The world’s No. 3 platinum producer is losing about 3,100 ounces of refined output a day due to a strike over wages, which started almost two weeks ago and has also hit bigger rivals Anglo American Platinum and Impala Platinum.

“We have been very fortunate in the sense that the performance of 2013 gave us some breathing space,” Chief Executive Ben Magara told Reuters on the sidelines of a mining conference in Cape Town.

“In terms of our inventories, in the first quarter we have produced more than we have sold because we really wanted to just make sure we had some arrangements to meet our customers’ (demand) and make sure that relationship is sustained,” he said.

In the three months to Dec. 31, the first quarter of its financial year, Lonmin’s refined production increased by 45 percent year-on-year to 196,249 saleable platinum ounces.

Sales for the quarter, however, were up just 24 percent to 134,804 ounces.

“In general, at the end of the year you empty everything … but last year we ended up with some reasonable stocks, so I think we are in a much better position than we were before,” Magara said.

Wage talks between South Africa’s Association of Mineworkers and Construction Union (AMCU) union and the world’s top three platinum producers resumed on Tuesday to try to end the strike that has seen outbreaks of violence and is costing Africa’s biggest economy an estimated $36 million a day.

The strike has halted production on about 40 percent of global platinum supply, according to estimates by Thomson Reuters GFMS.

Companies have said they cannot afford the demands to double miners’ pay, and Magara said the latest offers of about 9 percent were more than reasonable, given an inflation rate of 5.4 percent.

“This industry is extremely under stress … we are doing everything to maintain costs.

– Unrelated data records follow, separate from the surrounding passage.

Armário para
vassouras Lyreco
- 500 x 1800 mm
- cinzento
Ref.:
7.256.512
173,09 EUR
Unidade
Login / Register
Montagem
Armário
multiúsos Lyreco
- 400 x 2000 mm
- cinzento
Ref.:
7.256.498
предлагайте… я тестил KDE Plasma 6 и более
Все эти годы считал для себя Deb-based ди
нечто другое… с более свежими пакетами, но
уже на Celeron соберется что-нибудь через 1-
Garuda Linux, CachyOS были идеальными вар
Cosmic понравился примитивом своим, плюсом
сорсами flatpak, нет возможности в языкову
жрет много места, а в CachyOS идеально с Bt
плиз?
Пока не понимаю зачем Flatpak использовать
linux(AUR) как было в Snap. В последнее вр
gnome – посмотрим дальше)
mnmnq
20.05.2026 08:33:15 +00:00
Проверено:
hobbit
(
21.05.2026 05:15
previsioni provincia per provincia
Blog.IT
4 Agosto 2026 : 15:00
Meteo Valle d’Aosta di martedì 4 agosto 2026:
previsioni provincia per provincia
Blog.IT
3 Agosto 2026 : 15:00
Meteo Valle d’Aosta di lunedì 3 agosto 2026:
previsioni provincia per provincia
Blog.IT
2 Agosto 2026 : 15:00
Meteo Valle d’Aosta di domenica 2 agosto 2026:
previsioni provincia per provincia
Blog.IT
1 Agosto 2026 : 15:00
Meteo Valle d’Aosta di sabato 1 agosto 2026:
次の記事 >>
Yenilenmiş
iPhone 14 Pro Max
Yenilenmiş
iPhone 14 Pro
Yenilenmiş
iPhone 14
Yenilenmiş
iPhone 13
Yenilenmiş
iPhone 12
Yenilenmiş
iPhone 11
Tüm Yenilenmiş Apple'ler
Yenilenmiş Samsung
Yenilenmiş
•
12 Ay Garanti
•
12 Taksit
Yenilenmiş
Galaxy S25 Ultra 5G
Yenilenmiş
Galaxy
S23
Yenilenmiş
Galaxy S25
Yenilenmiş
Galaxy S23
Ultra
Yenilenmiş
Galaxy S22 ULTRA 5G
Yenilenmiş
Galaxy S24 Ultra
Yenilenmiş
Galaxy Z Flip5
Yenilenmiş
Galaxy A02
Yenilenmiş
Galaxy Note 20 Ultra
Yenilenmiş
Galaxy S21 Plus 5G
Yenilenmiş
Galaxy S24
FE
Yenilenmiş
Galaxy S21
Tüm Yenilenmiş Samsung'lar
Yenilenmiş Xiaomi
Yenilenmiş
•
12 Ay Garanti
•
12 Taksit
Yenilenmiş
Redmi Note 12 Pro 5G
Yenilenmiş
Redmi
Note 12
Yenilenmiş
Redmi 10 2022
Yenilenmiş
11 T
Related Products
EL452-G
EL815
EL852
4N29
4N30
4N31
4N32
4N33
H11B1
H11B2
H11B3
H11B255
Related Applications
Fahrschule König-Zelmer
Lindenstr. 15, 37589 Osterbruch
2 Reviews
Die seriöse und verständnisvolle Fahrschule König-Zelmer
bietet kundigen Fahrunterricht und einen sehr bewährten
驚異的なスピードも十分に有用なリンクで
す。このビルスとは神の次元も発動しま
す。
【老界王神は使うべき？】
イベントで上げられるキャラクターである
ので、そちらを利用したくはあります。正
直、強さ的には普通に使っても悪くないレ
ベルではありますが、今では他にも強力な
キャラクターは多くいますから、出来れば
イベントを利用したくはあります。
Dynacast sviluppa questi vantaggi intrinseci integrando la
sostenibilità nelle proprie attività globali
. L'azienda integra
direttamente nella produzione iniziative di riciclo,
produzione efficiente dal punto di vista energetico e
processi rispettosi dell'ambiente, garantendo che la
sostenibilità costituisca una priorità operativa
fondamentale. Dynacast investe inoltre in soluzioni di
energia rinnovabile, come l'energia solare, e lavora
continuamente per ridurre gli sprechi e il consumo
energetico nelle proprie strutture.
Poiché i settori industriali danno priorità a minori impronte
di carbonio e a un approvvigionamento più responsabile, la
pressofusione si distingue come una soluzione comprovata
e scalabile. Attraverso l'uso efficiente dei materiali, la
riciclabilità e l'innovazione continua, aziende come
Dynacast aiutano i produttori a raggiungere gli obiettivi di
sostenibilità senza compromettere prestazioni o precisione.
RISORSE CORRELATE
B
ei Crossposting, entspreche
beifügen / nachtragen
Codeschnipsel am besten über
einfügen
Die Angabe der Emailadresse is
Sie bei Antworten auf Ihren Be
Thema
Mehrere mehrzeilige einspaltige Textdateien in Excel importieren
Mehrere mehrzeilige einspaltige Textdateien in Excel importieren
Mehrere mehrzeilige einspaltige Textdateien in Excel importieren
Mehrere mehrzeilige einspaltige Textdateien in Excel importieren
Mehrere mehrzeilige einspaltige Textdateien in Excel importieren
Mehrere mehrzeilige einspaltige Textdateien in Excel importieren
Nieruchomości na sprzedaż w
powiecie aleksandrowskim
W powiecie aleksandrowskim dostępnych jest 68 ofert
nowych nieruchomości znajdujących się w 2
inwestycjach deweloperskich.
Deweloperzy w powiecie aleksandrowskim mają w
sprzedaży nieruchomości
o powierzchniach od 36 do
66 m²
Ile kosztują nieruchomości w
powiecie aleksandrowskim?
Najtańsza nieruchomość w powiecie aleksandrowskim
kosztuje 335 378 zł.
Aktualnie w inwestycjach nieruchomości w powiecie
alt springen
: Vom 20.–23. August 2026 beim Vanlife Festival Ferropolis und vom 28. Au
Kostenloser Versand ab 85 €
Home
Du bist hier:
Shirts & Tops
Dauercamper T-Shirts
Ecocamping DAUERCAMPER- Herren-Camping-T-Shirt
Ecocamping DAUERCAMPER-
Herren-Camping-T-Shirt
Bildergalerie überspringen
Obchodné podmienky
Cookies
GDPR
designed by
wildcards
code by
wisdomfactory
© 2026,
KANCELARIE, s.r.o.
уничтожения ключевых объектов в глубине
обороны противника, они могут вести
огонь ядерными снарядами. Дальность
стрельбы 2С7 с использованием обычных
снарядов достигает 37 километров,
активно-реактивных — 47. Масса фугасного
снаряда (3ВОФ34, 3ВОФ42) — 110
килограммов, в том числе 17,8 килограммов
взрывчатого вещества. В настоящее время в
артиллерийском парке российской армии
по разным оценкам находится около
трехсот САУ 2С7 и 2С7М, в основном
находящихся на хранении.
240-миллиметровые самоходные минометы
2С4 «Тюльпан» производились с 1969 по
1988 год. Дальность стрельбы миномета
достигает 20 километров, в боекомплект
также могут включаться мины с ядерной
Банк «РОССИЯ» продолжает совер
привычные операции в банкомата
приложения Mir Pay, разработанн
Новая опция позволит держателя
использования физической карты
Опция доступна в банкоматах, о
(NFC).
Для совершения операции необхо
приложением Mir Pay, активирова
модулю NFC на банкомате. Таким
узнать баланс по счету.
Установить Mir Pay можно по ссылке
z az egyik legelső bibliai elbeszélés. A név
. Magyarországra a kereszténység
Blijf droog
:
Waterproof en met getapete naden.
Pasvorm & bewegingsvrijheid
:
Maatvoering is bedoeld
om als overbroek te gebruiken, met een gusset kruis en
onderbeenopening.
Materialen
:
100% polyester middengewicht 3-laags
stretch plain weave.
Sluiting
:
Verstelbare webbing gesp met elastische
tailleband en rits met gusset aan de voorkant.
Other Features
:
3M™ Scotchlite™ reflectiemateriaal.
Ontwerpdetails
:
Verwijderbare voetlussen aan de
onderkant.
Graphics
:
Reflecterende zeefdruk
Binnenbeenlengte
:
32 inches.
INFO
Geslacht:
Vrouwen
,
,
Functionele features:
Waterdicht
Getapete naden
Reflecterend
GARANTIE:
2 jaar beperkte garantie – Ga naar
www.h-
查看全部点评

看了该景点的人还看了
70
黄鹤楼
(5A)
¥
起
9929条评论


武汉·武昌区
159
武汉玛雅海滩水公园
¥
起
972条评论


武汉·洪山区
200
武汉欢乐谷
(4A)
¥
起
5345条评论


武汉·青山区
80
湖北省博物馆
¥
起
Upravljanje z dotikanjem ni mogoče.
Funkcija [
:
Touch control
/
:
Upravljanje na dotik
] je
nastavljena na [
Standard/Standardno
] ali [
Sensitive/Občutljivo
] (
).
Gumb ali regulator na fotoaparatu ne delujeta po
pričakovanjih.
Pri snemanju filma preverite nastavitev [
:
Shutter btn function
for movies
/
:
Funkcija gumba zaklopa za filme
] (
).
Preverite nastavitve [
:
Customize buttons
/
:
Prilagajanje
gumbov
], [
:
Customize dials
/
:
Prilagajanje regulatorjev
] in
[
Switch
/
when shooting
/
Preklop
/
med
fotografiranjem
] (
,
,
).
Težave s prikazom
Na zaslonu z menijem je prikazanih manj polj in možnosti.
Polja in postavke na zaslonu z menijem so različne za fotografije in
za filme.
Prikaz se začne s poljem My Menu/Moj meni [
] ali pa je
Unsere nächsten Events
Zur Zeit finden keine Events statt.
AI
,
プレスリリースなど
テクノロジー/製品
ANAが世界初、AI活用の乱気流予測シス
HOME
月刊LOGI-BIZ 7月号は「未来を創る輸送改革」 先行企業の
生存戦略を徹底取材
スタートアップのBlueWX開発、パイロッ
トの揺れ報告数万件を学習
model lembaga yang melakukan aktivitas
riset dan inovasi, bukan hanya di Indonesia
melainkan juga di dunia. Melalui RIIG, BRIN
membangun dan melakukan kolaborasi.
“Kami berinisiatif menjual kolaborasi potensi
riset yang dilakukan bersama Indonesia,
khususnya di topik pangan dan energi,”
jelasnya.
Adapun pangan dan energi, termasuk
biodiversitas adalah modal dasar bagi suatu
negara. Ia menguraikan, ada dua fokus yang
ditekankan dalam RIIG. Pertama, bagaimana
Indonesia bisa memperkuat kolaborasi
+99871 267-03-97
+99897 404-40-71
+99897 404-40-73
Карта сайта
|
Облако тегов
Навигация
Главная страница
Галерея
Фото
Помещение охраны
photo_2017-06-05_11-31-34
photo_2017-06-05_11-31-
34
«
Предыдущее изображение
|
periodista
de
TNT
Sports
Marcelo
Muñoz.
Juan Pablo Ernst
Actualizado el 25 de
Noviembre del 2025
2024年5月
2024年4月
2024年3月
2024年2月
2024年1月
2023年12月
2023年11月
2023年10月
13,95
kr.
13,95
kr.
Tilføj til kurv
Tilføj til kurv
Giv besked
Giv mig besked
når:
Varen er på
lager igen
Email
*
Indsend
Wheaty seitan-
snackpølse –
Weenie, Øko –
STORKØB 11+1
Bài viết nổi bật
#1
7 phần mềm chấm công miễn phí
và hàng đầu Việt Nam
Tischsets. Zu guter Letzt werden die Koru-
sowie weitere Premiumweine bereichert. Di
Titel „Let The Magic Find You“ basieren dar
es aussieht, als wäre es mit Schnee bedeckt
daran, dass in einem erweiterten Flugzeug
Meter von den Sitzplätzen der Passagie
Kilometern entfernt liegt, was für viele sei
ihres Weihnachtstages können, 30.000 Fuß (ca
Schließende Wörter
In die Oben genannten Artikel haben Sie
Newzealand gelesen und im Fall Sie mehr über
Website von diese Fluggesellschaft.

The mines are getting deeper, they need refrigeration and the grades are getting lower so it’s extremely challenging and we cannot afford to meet the demands that are on the table,” he said.

“We have put an offer that is way beyond inflation and we believe that is really a reasonable offer and it’s what we can afford as a business,” he said.

He also said he hoped AMCU, known for its uncompromising stance in wage negotiations, would understand that the sustainability of the company was on the line.

“I hope AMCU colleagues will realise that we are compromising the sustainability of our business if we give in to certain demands,” Magara said.

AMCU emerged as the top union on the platinum belt after poaching tens of thousands of members from the once unrivalled National Union of Mineworkers (NUM) in a bloody turf war in 2012 that killed dozens of people and rumbles on.

About 100,000 workers are either on strike or being prevented from reporting for duty in the platinum shafts northwest of Johannesburg.

This has dealt a blow to investor confidence in the country that produces over 70 percent of global supplies of the precious metal used for emissions-capping catalytic converters in cars.